We prefer the submissions of Mr Mansell on this issue for the following reasons.

83.

First, we see no reason in principle to distinguish the custody and consultancy fees from the commission paid to Hopa. In our view, the commissions payable to Hopa are expenses directly referable to the trading in question and, consistent with the reasoning in Da Vinci, to be deducted from gross revenue to which the Applicant was entitled.

84.

Secondly, we agree with the analysis of the RDC in Sapien. In that case, the commissions were paid out pursuant to pre-agreed contractual terms and, as we have said, were commissions that were directly referable to the trading undertaken with Solo. We do not accept that they are of the same character as salary payments. In Sapien, the RDC relied on the firm’s particular business structure, notably its contracts with independent self-employed brokers under which they were entitled to recoup their commission share.

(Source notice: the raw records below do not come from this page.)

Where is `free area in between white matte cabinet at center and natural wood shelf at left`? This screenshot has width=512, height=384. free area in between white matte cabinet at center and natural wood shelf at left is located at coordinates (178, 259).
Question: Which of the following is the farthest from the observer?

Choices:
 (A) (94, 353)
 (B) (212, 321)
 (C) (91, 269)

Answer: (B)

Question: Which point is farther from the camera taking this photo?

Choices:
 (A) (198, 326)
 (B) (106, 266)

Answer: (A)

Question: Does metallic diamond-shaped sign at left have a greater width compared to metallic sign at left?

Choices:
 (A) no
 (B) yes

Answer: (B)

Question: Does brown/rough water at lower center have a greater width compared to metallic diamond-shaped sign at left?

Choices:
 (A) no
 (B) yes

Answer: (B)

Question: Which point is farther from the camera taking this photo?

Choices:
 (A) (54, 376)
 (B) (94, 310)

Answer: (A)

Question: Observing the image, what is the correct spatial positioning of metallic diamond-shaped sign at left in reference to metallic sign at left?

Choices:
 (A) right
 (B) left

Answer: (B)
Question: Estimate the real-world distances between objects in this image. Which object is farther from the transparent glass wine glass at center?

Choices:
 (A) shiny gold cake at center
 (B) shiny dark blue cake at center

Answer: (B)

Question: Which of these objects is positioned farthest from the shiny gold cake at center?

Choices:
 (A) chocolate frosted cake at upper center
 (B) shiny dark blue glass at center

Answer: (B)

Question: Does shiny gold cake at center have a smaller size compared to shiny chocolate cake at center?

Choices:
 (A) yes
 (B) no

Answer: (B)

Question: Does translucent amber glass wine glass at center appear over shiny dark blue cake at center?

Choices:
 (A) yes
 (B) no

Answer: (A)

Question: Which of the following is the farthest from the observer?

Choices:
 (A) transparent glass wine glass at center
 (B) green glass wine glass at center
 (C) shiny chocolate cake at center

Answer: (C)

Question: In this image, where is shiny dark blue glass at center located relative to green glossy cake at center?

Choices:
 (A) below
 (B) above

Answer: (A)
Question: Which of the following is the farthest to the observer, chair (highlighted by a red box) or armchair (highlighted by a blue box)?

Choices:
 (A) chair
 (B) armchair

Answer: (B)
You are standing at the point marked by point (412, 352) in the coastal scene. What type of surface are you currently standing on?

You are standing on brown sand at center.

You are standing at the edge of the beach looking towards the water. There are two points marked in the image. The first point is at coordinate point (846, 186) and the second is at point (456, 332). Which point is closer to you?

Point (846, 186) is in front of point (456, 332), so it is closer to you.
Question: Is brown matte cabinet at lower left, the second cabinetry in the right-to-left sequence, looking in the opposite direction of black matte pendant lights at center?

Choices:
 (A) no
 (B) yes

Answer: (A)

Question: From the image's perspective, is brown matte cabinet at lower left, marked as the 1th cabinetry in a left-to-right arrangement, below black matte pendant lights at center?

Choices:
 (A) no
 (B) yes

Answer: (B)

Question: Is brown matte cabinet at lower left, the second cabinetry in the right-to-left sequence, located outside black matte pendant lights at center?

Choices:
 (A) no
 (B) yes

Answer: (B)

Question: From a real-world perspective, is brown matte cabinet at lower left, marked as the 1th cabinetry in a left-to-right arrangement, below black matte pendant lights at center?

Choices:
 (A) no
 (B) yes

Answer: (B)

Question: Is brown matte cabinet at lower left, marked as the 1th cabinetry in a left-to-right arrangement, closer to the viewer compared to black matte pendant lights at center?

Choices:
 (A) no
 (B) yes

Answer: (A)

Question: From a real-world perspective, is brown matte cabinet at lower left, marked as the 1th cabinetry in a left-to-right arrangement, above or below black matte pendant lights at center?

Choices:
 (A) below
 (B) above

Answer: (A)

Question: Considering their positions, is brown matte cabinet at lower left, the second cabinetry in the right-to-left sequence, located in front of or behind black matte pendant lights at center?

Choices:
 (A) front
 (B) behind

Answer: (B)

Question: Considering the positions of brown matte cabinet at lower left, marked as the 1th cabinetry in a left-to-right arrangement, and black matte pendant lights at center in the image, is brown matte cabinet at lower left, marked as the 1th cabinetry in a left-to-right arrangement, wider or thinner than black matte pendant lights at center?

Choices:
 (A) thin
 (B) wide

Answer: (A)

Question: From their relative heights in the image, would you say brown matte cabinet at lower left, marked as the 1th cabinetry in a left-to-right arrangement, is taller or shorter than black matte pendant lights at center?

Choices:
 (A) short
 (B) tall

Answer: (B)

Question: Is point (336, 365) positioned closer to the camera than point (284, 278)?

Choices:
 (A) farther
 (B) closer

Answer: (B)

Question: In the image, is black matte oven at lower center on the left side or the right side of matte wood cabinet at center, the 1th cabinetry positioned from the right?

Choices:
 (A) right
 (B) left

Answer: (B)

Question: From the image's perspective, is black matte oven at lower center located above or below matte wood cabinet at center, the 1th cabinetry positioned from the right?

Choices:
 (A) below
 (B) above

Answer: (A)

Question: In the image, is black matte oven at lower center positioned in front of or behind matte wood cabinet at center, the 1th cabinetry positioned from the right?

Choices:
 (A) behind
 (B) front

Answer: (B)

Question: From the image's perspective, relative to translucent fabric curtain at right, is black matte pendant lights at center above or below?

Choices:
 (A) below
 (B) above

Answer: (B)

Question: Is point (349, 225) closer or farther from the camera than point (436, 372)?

As Mr Meadows’s evidence demonstrates, the Applicant followed the same business structure. All of its brokers, in accordance with common industry practice, were self-employed and were remunerated on the basis of commission, payable out of the commissions payable to the firm. Mr Lawrence, through Hopa, was engaged on the same basis.

85.

Thirdly, we do not consider that the fact that there was some delay in the payments being made to Hopa after their receipt by the Applicant makes any difference. As Mr Meadows’s evidence demonstrates, there was no written agreement between the Applicant and Hopa, but there is nothing to suggest that the payment terms were anything other than that the 80% share was payable to Hopa immediately upon the sums out of which it was to be paid were received by the Applicant. That would be an obvious implied term in the circumstances. It may well be the case that as a matter of law it was open to the Applicant to use the sums received for general business purposes, but that would not have affected its pre-existing legal obligation to pass them on immediately upon receipt. The sums received were in essence earmarked funds, 20% payable to the Applicant, and 80% to Hopa.

86.

Fourthly, we do not consider the fact that Mr Lawrence was an equity partner in the Applicant makes any difference. Mr Lawrence has benefitted from the 20% share of the commission payable to the Applicant because of his status as an equity partner in the Applicant. He has received his full entitlement to his share of that sum as an equity partner in the firm. None of the 80% share paid to Hopa was paid to him in his capacity as a partner in the Applicant, but under a separate contractual arrangement. There is no reason therefore to put Mr Lawrence in a different position to any of the other brokers in the firm who were remunerated on the same basis.

87.

Fifthly, to seek to disgorge the full amount of the commissions payable to the Applicant would in our view amount to the imposition of a further penal sanction beyond that arrived at by the application of Steps 2 to 4 of the policy framework. Had the Applicant thought of it, it might have included in the contractual arrangements with Hopa provisions to the effect that it could claw back the commission payments made in the event that the Applicant was obliged to disgorge them as a result of any misconduct caused by the broker concerned to take the view that the failure of the Applicant to include such a provision in the contractual arrangements was a reason for treating the sums concerned as a financial benefit to the Applicant would, in our view, clearly be a sanction of a penal nature which, as discussed above, is not permitted when considering the amount to be disgorged under Step 1, as recognised in Da Vinci. Whilst we make no criticism of the Authority for not having done so, it would have been open to the Authority to take regulatory proceedings against Mr Lawrence if they considered that he was personally culpable for the misconduct that occurred, and sought disgorgement from him of the amounts paid to Hopa.

88.

We therefore conclude that the Step 1 figure should be £140,912.53, that is the 20% share of the net commission retained by the Applicant after making the payments it was obliged to make to Hopa.